> [Source data]
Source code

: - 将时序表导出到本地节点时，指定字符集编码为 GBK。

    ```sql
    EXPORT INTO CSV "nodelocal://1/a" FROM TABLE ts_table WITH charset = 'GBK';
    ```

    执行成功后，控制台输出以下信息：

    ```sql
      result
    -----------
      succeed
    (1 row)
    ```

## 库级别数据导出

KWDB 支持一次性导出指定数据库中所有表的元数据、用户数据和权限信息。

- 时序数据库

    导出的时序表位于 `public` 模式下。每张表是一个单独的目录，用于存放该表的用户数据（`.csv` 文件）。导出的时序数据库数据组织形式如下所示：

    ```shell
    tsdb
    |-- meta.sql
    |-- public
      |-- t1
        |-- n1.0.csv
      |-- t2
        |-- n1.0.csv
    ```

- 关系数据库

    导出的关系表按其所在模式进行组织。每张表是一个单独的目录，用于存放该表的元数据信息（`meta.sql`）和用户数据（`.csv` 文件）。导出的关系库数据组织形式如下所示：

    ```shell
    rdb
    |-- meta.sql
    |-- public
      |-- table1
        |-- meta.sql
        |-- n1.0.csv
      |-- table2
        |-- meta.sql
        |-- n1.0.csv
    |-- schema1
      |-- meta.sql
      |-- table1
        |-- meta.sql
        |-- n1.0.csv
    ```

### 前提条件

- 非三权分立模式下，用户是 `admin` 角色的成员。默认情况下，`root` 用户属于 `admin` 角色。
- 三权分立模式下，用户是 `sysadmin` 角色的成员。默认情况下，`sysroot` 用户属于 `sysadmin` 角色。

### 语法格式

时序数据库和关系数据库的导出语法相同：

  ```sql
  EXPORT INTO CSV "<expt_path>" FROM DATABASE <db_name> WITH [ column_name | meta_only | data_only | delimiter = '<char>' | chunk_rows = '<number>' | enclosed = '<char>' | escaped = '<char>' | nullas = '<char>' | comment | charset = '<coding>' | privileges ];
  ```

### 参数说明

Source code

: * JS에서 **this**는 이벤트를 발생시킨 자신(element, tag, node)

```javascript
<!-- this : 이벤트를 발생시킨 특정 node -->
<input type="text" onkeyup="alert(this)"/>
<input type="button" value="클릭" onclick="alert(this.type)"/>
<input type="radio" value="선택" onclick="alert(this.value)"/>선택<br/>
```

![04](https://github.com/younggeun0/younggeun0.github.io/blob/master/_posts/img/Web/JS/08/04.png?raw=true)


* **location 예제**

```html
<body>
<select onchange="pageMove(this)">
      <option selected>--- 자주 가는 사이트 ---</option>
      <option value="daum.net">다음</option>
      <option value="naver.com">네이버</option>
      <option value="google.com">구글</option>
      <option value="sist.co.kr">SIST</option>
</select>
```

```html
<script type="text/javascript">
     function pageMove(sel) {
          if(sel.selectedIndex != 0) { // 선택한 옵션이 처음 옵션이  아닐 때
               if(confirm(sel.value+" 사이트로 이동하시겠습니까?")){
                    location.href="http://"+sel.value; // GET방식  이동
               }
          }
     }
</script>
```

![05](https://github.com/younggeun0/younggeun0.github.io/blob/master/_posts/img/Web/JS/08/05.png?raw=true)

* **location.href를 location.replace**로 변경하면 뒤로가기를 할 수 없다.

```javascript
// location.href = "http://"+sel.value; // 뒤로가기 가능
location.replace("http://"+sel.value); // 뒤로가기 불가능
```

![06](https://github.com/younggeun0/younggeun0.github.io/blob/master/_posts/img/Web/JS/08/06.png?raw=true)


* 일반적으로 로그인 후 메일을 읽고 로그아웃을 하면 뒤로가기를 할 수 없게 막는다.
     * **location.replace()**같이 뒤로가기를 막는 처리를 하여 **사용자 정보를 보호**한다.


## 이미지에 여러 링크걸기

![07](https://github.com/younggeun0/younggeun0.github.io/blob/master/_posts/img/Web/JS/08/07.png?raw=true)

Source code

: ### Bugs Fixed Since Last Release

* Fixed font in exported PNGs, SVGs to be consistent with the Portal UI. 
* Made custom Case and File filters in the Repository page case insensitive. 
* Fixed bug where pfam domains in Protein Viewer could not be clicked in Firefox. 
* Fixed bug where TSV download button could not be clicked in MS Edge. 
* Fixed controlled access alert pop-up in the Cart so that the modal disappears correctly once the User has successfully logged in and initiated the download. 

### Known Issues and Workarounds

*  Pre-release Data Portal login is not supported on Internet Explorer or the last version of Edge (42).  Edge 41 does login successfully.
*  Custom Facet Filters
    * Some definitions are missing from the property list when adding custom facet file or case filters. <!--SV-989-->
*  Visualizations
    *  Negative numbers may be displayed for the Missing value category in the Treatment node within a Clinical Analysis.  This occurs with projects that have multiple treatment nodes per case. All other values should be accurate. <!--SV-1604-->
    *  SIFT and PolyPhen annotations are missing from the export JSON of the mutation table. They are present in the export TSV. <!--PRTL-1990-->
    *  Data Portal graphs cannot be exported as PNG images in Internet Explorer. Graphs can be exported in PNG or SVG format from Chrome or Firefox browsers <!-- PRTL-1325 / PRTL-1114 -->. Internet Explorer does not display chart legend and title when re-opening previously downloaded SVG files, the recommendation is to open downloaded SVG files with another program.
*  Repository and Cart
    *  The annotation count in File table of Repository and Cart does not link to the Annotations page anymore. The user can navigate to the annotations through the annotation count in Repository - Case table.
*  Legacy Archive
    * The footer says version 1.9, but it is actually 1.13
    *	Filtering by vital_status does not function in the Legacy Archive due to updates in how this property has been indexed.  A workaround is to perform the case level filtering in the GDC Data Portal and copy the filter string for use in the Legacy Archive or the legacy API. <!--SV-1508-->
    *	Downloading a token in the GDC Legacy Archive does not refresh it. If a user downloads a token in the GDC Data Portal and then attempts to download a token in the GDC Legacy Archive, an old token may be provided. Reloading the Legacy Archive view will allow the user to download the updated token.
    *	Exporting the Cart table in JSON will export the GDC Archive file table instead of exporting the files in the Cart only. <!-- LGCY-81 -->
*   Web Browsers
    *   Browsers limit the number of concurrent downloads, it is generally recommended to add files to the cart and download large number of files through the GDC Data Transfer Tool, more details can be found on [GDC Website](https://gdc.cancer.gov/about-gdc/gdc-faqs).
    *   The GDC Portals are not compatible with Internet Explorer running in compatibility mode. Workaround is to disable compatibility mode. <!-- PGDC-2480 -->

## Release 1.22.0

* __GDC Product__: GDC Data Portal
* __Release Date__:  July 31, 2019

> [Brief] Report every line containing the word "files" from the listing above.

> [Expected answer]
    *  Data Portal graphs cannot be exported as PNG images in Internet Explorer. Graphs can be exported in PNG or SVG format from Chrome or Firefox browsers <!-- PRTL-1325 / PRTL-1114 -->. Internet Explorer does not display chart legend and title when re-opening previously downloaded SVG files, the recommendation is to open downloaded SVG files with another program.
    *	Exporting the Cart table in JSON will export the GDC Archive file table instead of exporting the files in the Cart only. <!-- LGCY-81 -->
    *   Browsers limit the number of concurrent downloads, it is generally recommended to add files to the cart and download large number of files through the GDC Data Transfer Tool, more details can be found on [GDC Website](https://gdc.cancer.gov/about-gdc/gdc-faqs).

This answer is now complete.